Every line containing the string "slash" should be returned from the records.
===== Exercise data =====
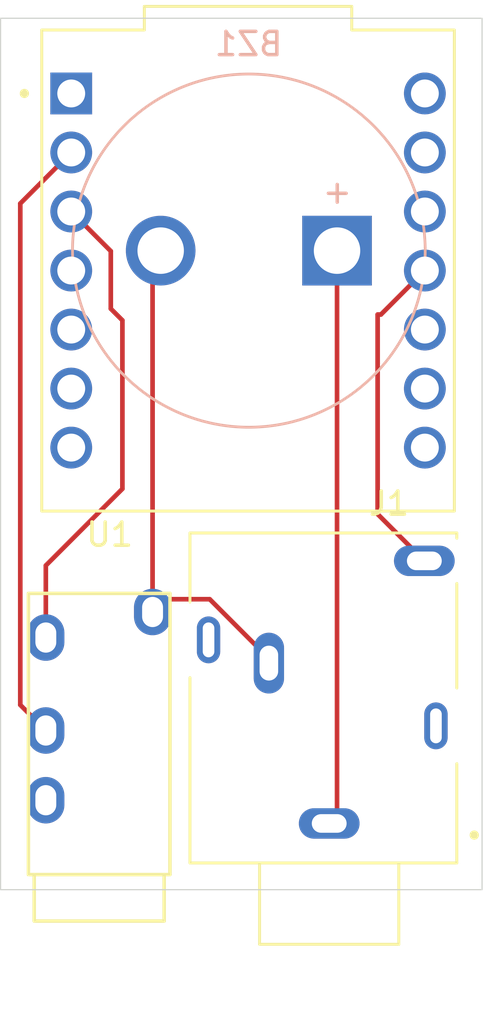
<source format=kicad_pcb>
(kicad_pcb
	(version 20241229)
	(generator "pcbnew")
	(generator_version "9.0")
	(general
		(thickness 1.6)
		(legacy_teardrops no)
	)
	(paper "A4")
	(layers
		(0 "F.Cu" signal)
		(2 "B.Cu" signal)
		(9 "F.Adhes" user "F.Adhesive")
		(11 "B.Adhes" user "B.Adhesive")
		(13 "F.Paste" user)
		(15 "B.Paste" user)
		(5 "F.SilkS" user "F.Silkscreen")
		(7 "B.SilkS" user "B.Silkscreen")
		(1 "F.Mask" user)
		(3 "B.Mask" user)
		(17 "Dwgs.User" user "User.Drawings")
		(19 "Cmts.User" user "User.Comments")
		(21 "Eco1.User" user "User.Eco1")
		(23 "Eco2.User" user "User.Eco2")
		(25 "Edge.Cuts" user)
		(27 "Margin" user)
		(31 "F.CrtYd" user "F.Courtyard")
		(29 "B.CrtYd" user "B.Courtyard")
		(35 "F.Fab" user)
		(33 "B.Fab" user)
		(39 "User.1" user)
		(41 "User.2" user)
		(43 "User.3" user)
		(45 "User.4" user)
	)
	(setup
		(pad_to_mask_clearance 0)
		(allow_soldermask_bridges_in_footprints no)
		(tenting front back)
		(pcbplotparams
			(layerselection 0x00000000_00000000_55555555_5755f5ff)
			(plot_on_all_layers_selection 0x00000000_00000000_00000000_00000000)
			(disableapertmacros no)
			(usegerberextensions no)
			(usegerberattributes yes)
			(usegerberadvancedattributes yes)
			(creategerberjobfile yes)
			(dashed_line_dash_ratio 12.000000)
			(dashed_line_gap_ratio 3.000000)
			(svgprecision 4)
			(plotframeref no)
			(mode 1)
			(useauxorigin no)
			(hpglpennumber 1)
			(hpglpenspeed 20)
			(hpglpendiameter 15.000000)
			(pdf_front_fp_property_popups yes)
			(pdf_back_fp_property_popups yes)
			(pdf_metadata yes)
			(pdf_single_document no)
			(dxfpolygonmode yes)
			(dxfimperialunits yes)
			(dxfusepcbnewfont yes)
			(psnegative no)
			(psa4output no)
			(plot_black_and_white yes)
			(sketchpadsonfab no)
			(plotpadnumbers no)
			(hidednponfab no)
			(sketchdnponfab yes)
			(crossoutdnponfab yes)
			(subtractmaskfromsilk no)
			(outputformat 1)
			(mirror no)
			(drillshape 0)
			(scaleselection 1)
			(outputdirectory "gerbers/")
		)
	)
	(net 0 "")
	(net 1 "Net-(BZ1-+)")
	(net 2 "GND")
	(net 3 "unconnected-(J1-Pad2)")
	(net 4 "unconnected-(J1-Pad5)")
	(net 5 "Net-(U1-A10{slash}D10{slash}MOSI)")
	(net 6 "unconnected-(U1-A6{slash}D6{slash}TX-Pad7)")
	(net 7 "unconnected-(U1-A8{slash}D8{slash}SCK-Pad9)")
	(net 8 "unconnected-(U1-A3{slash}D3-Pad4)")
	(net 9 "unconnected-(U1-5V-Pad14)")
	(net 10 "unconnected-(U1-GND-Pad13)")
	(net 11 "unconnected-(U1-3V3-Pad12)")
	(net 12 "unconnected-(U1-A7{slash}D7{slash}RX-Pad8)")
	(net 13 "unconnected-(U1-A9{slash}D9{slash}MISO-Pad10)")
	(net 14 "Net-(U1-A2{slash}D2)")
	(net 15 "unconnected-(U1-D5{slash}SCL-Pad6)")
	(net 16 "unconnected-(U1-D4{slash}SDA-Pad5)")
	(net 17 "Net-(U1-A1{slash}D1)")
	(net 18 "unconnected-(U1-A0{slash}D0{slash}DAC-Pad1)")
	(net 19 "unconnected-(U2-Ring2-Pad4)")
	(footprint "Audio_Module:TRRS-PJ-320A" (layer "F.Cu") (at 118.5 119.85 180))
	(footprint "Audio_Module:WENZHOU_PJ324M" (layer "F.Cu") (at 128.4125 112.25 180))
	(footprint "Module:MODULE_ADAFRUIT_QT_PY" (layer "F.Cu") (at 124.915 93.8565))
	(footprint "Buzzer_Beeper:Buzzer_15x7.5RM7.6" (layer "B.Cu") (at 128.75 93 180))
	(gr_rect
		(start 114.25 83)
		(end 135 120.5)
		(stroke
			(width 0.05)
			(type default)
		)
		(fill no)
		(layer "Edge.Cuts")
		(uuid "6377f0d8-e532-45ca-8fa7-0301993df170")
	)
	(segment
		(start 128.75 93)
		(end 128.75 117.3125)
		(width 0.2)
		(layer "F.Cu")
		(net 1)
		(uuid "b0d12931-8d5d-43bc-a788-02ee3ef6de5b")
	)
	(segment
		(start 128.75 117.3125)
		(end 128.4125 117.65)
		(width 0.2)
		(layer "F.Cu")
		(net 1)
		(uuid "c30c6845-0e0b-47dc-8084-0309ee1be7de")
	)
	(segment
		(start 123.2625 108)
		(end 121.35 108)
		(width 0.2)
		(layer "F.Cu")
		(net 2)
		(uuid "3127ba00-9d0f-4a3a-9ef5-90cbd050a442")
	)
	(segment
		(start 120.8 108.55)
		(end 120.8 93.35)
		(width 0.2)
		(layer "F.Cu")
		(net 2)
		(uuid "391d699a-bc91-4190-9963-ec04a797856a")
	)
	(segment
		(start 120.8 93.35)
		(end 121.15 93)
		(width 0.2)
		(layer "F.Cu")
		(net 2)
		(uuid "539251e0-453f-4d9f-9a9f-2dabca7056f7")
	)
	(segment
		(start 121.35 108)
		(end 120.8 108.55)
		(width 0.2)
		(layer "F.Cu")
		(net 2)
		(uuid "8dfb2f0d-6141-48a0-8e74-e1e23d470121")
	)
	(segment
		(start 125.8125 110.75)
		(end 125.8125 110.55)
		(width 0.2)
		(layer "F.Cu")
		(net 2)
		(uuid "982e6b99-e6f2-4234-8e46-28b081b2c400")
	)
	(segment
		(start 125.8125 110.55)
		(end 123.2625 108)
		(width 0.2)
		(layer "F.Cu")
		(net 2)
		(uuid "d2e5d372-404e-444c-b5a6-690a4a68dc13")
	)
	(segment
		(start 132.5125 106.35)
		(end 130.5 104.3375)
		(width 0.2)
		(layer "F.Cu")
		(net 5)
		(uuid "578f59e7-134d-4dca-a621-b91dd53d11ed")
	)
	(segment
		(start 130.5 95.75)
		(end 130.6415 95.75)
		(width 0.2)
		(layer "F.Cu")
		(net 5)
		(uuid "619dcbc6-f582-46ea-a987-53492f51bf02")
	)
	(segment
		(start 130.5 104.3375)
		(end 130.5 95.75)
		(width 0.2)
		(layer "F.Cu")
		(net 5)
		(uuid "82631a63-e4bd-46a3-bc93-8bfa222ce151")
	)
	(segment
		(start 130.6415 95.75)
		(end 132.535 93.8565)
		(width 0.2)
		(layer "F.Cu")
		(net 5)
		(uuid "d79b95f2-c0a8-4fb6-9fbc-79a1d846d930")
	)
	(segment
		(start 119 95.5)
		(end 119 93.0215)
		(width 0.2)
		(layer "F.Cu")
		(net 14)
		(uuid "20dcfe87-345a-4bc3-af49-667af0e6e351")
	)
	(segment
		(start 119 93.0215)
		(end 117.295 91.3165)
		(width 0.2)
		(layer "F.Cu")
		(net 14)
		(uuid "4caa3121-6cd8-4ef4-bd64-c0bbde36b712")
	)
	(segment
		(start 119.5 96)
		(end 119 95.5)
		(width 0.2)
		(layer "F.Cu")
		(net 14)
		(uuid "7b0d18ec-2a02-4f72-b6bf-96af06408fd4")
	)
	(segment
		(start 116.2 106.55)
		(end 119.5 103.25)
		(width 0.2)
		(layer "F.Cu")
		(net 14)
		(uuid "8b22131e-1ebe-47ee-a83c-2ce54ca694ed")
	)
	(segment
		(start 116.2 109.65)
		(end 116.2 106.55)
		(width 0.2)
		(layer "F.Cu")
		(net 14)
		(uuid "96ad77dd-8891-493b-a2a5-82552c1b1ff1")
	)
	(segment
		(start 119.5 103.25)
		(end 119.5 96)
		(width 0.2)
		(layer "F.Cu")
		(net 14)
		(uuid "c082b07f-506d-4f18-aae7-0189f2d5907a")
	)
	(segment
		(start 115.099 112.549)
		(end 115.099 90.9725)
		(width 0.2)
		(layer "F.Cu")
		(net 17)
		(uuid "709b3621-f8f1-4431-a15b-0db0eb5b597d")
	)
	(segment
		(start 115.099 90.9725)
		(end 117.295 88.7765)
		(width 0.2)
		(layer "F.Cu")
		(net 17)
		(uuid "780a53df-267c-4699-998a-fbfac7681877")
	)
	(segment
		(start 116.2 113.65)
		(end 115.099 112.549)
		(width 0.2)
		(layer "F.Cu")
		(net 17)
		(uuid "e0d5e035-9754-4545-ae6a-831cc96bd236")
	)
	(embedded_fonts no)
)

</source>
=====
Response to the exercise:
	(net 5 "Net-(U1-A10{slash}D10{slash}MOSI)")
	(net 6 "unconnected-(U1-A6{slash}D6{slash}TX-Pad7)")
	(net 7 "unconnected-(U1-A8{slash}D8{slash}SCK-Pad9)")
	(net 8 "unconnected-(U1-A3{slash}D3-Pad4)")
	(net 12 "unconnected-(U1-A7{slash}D7{slash}RX-Pad8)")
	(net 13 "unconnected-(U1-A9{slash}D9{slash}MISO-Pad10)")
	(net 14 "Net-(U1-A2{slash}D2)")
	(net 15 "unconnected-(U1-D5{slash}SCL-Pad6)")
	(net 16 "unconnected-(U1-D4{slash}SDA-Pad5)")
	(net 17 "Net-(U1-A1{slash}D1)")
	(net 18 "unconnected-(U1-A0{slash}D0{slash}DAC-Pad1)")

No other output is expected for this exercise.